Perhaps one of the more significant reforms in Iran’s education system has been in the emphasis on female education. The gender gap in education has been significantly closed and as of 2005, the enrollment rates for boys and girls in higher education institutes showed a change in favor of girls. According to UNESCO statistics, “adult literacy rates in Iran have increased from 63.2% (72.2 male and 54 female) in 1990 to 76% (83 males and 68.9 female) in 2000, pointing to significant progress in female literacy over the last decade”. The significant closing of the gender gap exhibited in Iran is credited to the changing role and responsibility of women in the Iranian community. Mehran documents that the role of the woman has changed significantly from the immediate years following the Revolution where the ideal woman was “the mother who raised pious Muslims and revolutionary soldiers”. In present-day Iran, women are recognized as independent entities who are entitled to basic human rights and the right to an education in order to improve their own lives.

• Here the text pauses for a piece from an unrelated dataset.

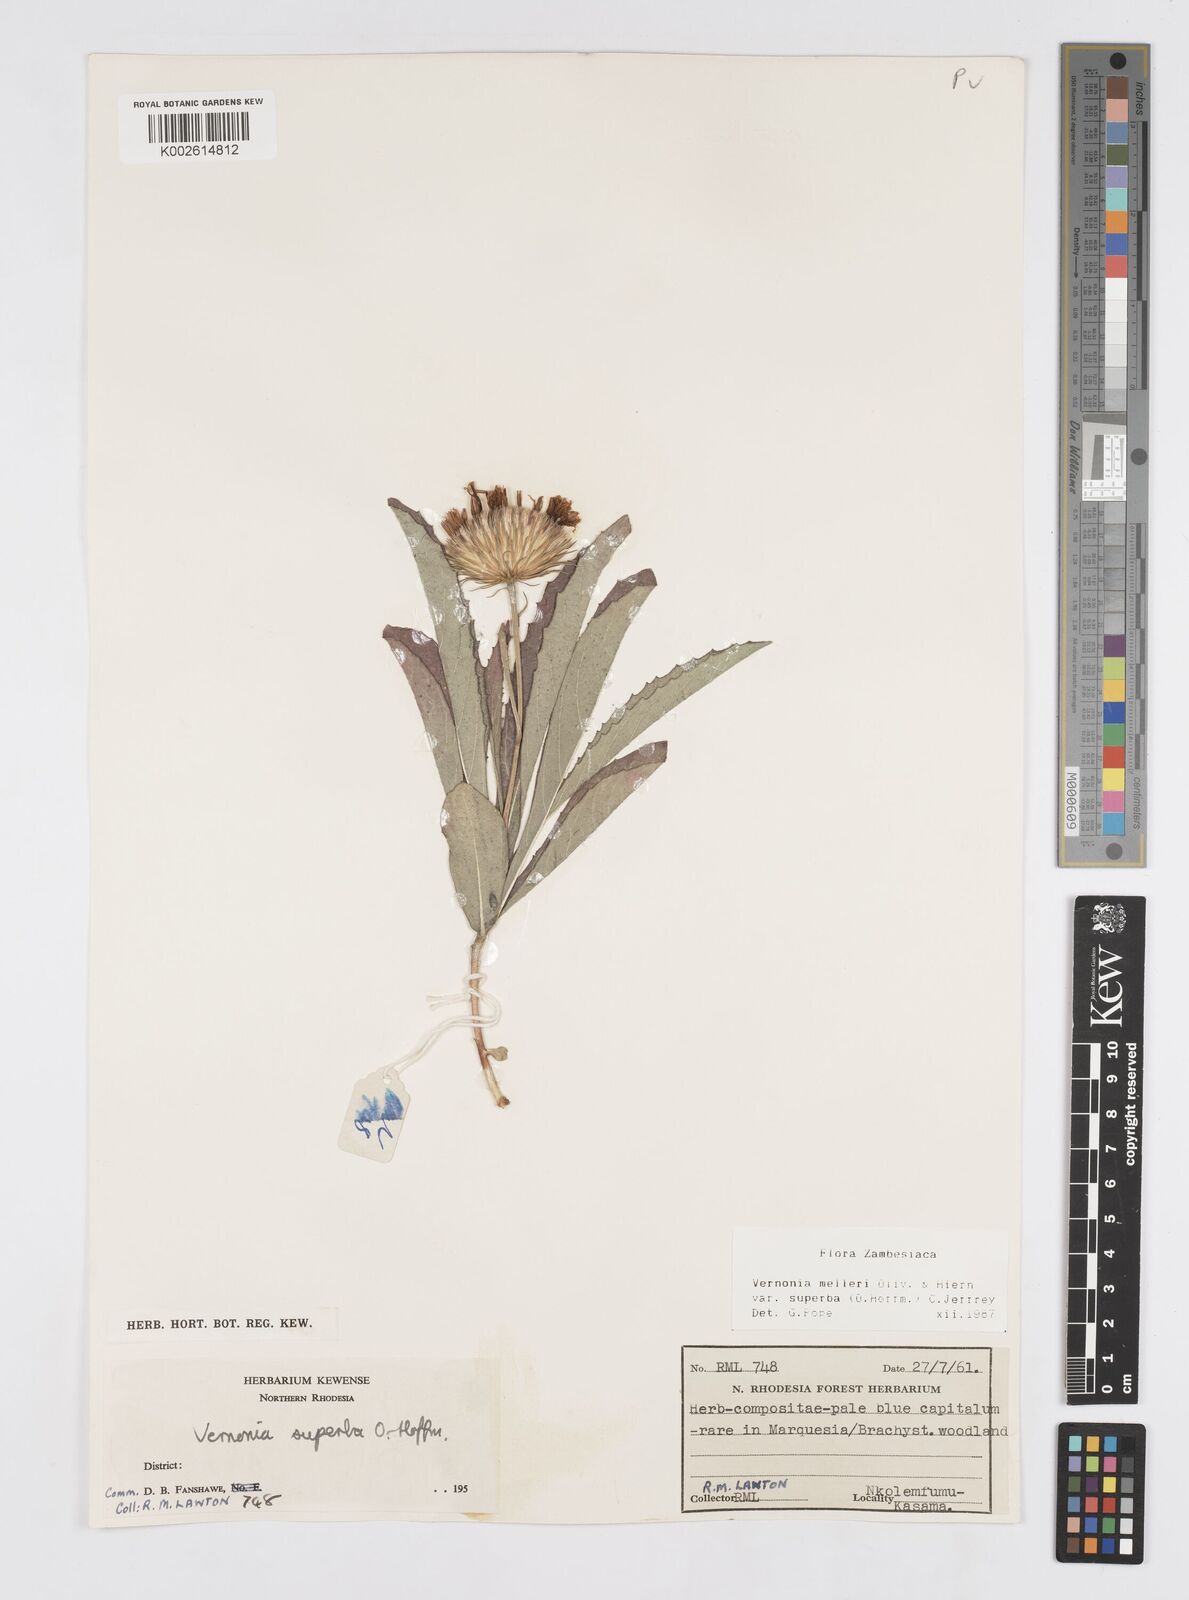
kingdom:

The last few years have been turbulent for Iran following the disputed elections of 2009 which resulted in violent demonstrations and unrest in the country. As a result of these actions, there have been ongoing moves towards overhauling Iran’s education system so as to fortify the government’s position. A report by Erdbrink states that “Iran is overhauling its education system to rid it of Western influence”. These reforms which are said to begin in September of 2011 are aimed at fortifying Islamic values in the increasingly secularized middle class of the country. New courses such as “political training” which will be meant to warn the students against western ideals will be put in place and Western theories in subjects such as sociology and psychology replaced with Islamic ones. Such moves will undoubtedly undermine Iran’s education system on the international ground and greatly diminish the academic standards of the country.
Peckham reveals that the education system of Iran is challenged mostly since the system aimed to fulfill a dual role; educate the population as well as act as a tool for the propagation of fundamental beliefs and propaganda. While it is true that the propagation of fundamental beliefs results in commitment which may foster cultural stability, it acts as an inhibitor to development and leads to Iran not being able to compete favorably with educational institutes in other countries.
This paper set out to give an in-depth analysis of the Iranian educational system so as to demonstrate the implication of the nation’s school practices to a global society. To this end, the paper has reviewed the structure of the Iranian system and the various attributes which influence the school system. From this paper, it is evident that the Iranian system has been successful in increasing the literacy level of the population. However, this paper has noted that the use of educational institutes to propagate fundamental beliefs may be detrimental to the well-being of the otherwise effective educational system that the country has developed.